Nicolas Weill écrit en critiquant un livre de Vincent Peillon sur Pierre Leroux et le socialisme républicain qu'il y a là de grands intérêts pour la gauche souvent antireligieuse et prompte à s'en prendre aux minorités spirituelles (cf. le rôle du PS dans la constitution de la Miviludes dont l'action à l'égard des minorités spirituelles toujours jugées d'ors et déjà sectaires par elle a été contestée y compris devant la justice et ici) :
En revanche, il est une actualité de Leroux particulièrement forte en ces temps de laïcité militante. Celle d'un moderne paradoxal qui s'efforce de réconcilier le socialisme républicain avec l'idée religieuse. Si, pour lui, la religion est avant tout "religion de l'humanité", l'ambition du socialisme républicain n'en reste pas moins d'accomplir ici bas le programme que le christianisme a failli à réaliser. Cette vision, quoique séculière, n'en aboutit pas moins à une véritable théologie laïque. En cela, suggère M. Peillon, auteur chez Grasset d'un Jean Jaurès et la religion du socialisme (2000), elle pourrait porter les prémices d'une laïcité plus conciliante et plus respectueuse du pluralisme.

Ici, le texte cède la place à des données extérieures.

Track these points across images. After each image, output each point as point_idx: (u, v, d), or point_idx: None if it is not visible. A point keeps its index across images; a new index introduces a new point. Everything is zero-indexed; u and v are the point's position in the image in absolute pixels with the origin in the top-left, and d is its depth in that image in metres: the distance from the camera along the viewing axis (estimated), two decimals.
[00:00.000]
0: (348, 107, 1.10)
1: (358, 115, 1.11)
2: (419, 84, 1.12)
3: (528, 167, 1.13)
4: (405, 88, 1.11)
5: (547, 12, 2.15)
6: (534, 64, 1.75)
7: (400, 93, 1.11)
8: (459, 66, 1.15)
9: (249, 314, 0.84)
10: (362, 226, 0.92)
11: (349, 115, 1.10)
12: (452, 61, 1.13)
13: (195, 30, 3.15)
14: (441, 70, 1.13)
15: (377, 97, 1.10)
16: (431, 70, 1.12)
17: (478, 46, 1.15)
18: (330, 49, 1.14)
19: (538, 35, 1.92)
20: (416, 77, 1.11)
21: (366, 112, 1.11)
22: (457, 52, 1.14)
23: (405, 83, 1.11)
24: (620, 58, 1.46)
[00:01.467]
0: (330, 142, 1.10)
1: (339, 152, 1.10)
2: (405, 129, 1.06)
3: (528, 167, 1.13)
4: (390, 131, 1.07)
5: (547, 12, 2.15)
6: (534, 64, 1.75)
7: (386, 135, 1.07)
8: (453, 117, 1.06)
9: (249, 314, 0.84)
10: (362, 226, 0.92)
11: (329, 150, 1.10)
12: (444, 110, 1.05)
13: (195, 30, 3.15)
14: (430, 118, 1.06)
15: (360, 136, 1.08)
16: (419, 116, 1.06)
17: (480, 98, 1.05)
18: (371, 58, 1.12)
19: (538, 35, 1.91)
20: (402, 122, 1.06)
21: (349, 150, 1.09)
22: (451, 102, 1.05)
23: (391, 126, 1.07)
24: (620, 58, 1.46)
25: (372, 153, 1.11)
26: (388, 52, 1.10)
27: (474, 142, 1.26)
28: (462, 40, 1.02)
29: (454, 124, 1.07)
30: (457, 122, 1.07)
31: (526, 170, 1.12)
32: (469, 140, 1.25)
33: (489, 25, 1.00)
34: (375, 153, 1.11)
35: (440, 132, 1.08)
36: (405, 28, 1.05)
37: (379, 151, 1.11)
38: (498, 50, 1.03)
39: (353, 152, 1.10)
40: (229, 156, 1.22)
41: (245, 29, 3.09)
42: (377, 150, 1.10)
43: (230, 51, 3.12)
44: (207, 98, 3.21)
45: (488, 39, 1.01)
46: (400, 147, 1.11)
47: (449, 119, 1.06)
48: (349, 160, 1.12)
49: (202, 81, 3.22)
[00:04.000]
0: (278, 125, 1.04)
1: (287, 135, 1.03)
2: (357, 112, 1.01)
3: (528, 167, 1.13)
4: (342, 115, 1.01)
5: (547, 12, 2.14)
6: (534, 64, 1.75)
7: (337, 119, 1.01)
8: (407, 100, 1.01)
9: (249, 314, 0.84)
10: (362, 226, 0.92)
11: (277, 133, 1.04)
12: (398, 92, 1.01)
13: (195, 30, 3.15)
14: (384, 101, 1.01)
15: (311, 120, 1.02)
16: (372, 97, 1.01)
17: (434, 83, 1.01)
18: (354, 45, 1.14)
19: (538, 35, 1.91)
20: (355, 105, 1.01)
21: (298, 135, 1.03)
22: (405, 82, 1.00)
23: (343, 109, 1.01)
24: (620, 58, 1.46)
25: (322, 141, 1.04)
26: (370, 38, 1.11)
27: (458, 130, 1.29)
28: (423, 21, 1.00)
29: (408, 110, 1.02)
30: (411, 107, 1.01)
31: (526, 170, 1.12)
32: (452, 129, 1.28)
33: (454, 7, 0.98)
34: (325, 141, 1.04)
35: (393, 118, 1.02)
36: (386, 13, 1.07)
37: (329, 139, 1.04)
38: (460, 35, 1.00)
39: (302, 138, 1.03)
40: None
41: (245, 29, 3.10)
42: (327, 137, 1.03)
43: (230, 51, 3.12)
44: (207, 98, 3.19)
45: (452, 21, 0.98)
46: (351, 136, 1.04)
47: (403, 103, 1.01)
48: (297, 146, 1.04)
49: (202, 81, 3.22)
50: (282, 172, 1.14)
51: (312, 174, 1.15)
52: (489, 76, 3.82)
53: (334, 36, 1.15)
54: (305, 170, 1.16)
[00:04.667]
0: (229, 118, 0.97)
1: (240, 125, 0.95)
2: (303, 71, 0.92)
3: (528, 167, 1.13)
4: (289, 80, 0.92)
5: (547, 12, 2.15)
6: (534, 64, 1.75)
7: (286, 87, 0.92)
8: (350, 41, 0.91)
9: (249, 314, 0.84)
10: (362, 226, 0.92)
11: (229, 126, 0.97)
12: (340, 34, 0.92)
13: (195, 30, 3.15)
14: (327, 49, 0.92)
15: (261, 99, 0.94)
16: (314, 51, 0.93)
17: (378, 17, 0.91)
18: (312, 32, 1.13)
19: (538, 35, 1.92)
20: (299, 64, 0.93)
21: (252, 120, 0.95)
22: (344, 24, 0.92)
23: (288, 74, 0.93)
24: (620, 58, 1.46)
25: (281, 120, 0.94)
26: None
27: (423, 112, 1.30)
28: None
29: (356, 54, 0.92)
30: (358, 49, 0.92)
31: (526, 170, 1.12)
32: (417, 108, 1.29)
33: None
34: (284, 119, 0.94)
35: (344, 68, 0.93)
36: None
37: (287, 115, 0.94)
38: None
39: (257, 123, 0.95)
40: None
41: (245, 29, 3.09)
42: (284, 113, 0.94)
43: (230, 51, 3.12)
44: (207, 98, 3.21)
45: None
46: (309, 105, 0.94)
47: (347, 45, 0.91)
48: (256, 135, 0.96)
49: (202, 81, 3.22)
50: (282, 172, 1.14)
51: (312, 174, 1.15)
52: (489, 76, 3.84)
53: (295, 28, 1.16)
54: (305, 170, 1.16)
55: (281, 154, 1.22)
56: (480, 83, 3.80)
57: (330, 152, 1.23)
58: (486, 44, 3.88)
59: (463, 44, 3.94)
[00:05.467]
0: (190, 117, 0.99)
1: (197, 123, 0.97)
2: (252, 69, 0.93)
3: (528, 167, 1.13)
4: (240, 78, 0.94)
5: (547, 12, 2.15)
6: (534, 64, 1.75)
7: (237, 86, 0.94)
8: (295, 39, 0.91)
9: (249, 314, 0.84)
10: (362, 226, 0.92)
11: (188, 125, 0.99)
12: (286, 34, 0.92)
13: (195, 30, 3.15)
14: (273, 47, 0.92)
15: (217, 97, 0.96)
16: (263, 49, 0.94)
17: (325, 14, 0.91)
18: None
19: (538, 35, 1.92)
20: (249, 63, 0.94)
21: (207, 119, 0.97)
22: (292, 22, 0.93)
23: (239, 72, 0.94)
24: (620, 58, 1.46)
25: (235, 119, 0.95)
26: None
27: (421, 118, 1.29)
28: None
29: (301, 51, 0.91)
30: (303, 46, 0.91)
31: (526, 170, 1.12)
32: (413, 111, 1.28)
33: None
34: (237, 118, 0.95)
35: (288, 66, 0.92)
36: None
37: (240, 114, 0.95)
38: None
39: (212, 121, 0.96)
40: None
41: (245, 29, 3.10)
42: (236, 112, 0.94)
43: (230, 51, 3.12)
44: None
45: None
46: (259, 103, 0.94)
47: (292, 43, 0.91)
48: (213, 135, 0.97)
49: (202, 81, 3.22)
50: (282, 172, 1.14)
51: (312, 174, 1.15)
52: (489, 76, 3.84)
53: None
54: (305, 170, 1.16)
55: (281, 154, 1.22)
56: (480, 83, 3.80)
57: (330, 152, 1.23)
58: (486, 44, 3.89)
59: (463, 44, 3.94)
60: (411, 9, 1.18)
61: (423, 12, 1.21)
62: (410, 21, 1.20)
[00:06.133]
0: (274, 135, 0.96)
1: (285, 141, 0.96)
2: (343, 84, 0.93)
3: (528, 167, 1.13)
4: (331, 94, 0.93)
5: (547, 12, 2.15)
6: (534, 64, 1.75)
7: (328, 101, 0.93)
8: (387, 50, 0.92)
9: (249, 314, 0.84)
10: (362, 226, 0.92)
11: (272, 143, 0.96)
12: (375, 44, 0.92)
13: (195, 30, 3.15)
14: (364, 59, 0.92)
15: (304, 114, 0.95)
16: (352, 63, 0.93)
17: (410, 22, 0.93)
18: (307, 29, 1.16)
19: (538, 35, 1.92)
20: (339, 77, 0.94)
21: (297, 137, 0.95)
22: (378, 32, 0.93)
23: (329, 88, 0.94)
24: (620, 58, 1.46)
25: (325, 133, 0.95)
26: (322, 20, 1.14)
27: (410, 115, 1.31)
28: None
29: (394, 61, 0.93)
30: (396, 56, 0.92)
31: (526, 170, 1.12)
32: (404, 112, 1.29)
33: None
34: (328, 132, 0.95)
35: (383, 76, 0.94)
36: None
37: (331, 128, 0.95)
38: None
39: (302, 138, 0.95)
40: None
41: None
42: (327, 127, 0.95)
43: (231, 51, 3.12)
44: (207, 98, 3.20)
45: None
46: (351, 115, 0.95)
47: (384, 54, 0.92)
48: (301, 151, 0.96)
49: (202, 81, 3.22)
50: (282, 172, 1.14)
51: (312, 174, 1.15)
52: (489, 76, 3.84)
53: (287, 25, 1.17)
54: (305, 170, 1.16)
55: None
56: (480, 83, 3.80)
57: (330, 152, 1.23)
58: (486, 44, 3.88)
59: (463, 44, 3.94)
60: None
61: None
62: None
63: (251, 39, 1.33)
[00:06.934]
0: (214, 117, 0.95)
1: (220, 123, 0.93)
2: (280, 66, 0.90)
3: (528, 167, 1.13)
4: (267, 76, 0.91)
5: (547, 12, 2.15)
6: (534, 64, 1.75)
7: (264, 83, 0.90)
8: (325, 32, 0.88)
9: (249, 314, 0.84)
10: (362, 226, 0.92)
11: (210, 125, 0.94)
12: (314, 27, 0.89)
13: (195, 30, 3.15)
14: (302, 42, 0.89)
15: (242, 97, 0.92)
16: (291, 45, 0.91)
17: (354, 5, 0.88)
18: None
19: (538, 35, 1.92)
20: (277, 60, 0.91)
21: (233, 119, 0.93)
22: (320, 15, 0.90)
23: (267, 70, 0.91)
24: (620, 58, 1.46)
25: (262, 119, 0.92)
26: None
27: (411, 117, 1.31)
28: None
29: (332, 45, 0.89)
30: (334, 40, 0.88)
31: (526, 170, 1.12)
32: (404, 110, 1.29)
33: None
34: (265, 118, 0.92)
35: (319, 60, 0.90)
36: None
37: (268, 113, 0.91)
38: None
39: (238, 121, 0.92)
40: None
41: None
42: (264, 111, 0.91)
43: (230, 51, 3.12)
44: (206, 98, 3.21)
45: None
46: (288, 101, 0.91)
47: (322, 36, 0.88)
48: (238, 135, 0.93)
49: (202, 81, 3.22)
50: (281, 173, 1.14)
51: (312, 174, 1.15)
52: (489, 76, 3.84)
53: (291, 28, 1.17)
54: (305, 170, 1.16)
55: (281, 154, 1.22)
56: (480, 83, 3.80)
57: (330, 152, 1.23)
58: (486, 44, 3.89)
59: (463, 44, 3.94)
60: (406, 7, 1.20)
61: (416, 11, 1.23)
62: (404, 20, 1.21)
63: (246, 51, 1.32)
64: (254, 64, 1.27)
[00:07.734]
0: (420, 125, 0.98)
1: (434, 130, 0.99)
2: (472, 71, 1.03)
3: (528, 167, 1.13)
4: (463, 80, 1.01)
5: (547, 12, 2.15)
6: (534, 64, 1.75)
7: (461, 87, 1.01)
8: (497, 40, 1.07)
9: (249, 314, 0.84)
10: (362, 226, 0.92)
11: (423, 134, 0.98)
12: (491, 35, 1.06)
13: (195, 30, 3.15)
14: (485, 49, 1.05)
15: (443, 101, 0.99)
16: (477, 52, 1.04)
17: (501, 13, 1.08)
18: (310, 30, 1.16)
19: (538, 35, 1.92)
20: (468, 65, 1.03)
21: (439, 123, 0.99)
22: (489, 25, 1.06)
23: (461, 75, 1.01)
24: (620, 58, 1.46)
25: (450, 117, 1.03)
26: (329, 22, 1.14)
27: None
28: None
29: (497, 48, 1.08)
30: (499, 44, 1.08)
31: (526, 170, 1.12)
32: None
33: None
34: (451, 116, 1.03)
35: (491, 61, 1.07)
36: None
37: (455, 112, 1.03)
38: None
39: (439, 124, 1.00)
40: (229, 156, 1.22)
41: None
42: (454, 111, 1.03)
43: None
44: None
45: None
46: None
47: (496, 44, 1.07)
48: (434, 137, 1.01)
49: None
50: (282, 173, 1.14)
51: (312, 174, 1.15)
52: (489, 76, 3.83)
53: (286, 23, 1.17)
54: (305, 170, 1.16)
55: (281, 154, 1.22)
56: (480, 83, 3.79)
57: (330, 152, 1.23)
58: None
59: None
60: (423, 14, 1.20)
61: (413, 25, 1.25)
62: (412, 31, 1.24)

Affleure donc ici une tradition française liant spiritualité et politique qui a été et reste largement minorée. En fait Jaurès n'a pu face au déferlement matérialiste marxiste expliciter clairement ses liens de sa pensée politique avec la spiritualité. Les lecteurs de Jaurès qu'ils soient de droite (cf. la reprise de certaines idées par les discoureurs de Sarkozy) ou de gauche (cf. Vincent Peillon) voient bien quelque chose de non matérialiste et de plutôt spiritualiste dans le républicanisme socialiste de Jaurès mais ils ne voient jamais clairement de quoi il est question faute de bien incarner comme Jaurès lui en était capable l'expérience de générosité liée à cette immensité intérieure (qu'un lecteur averti comme un Jean Michel Le Lannou sait le faire).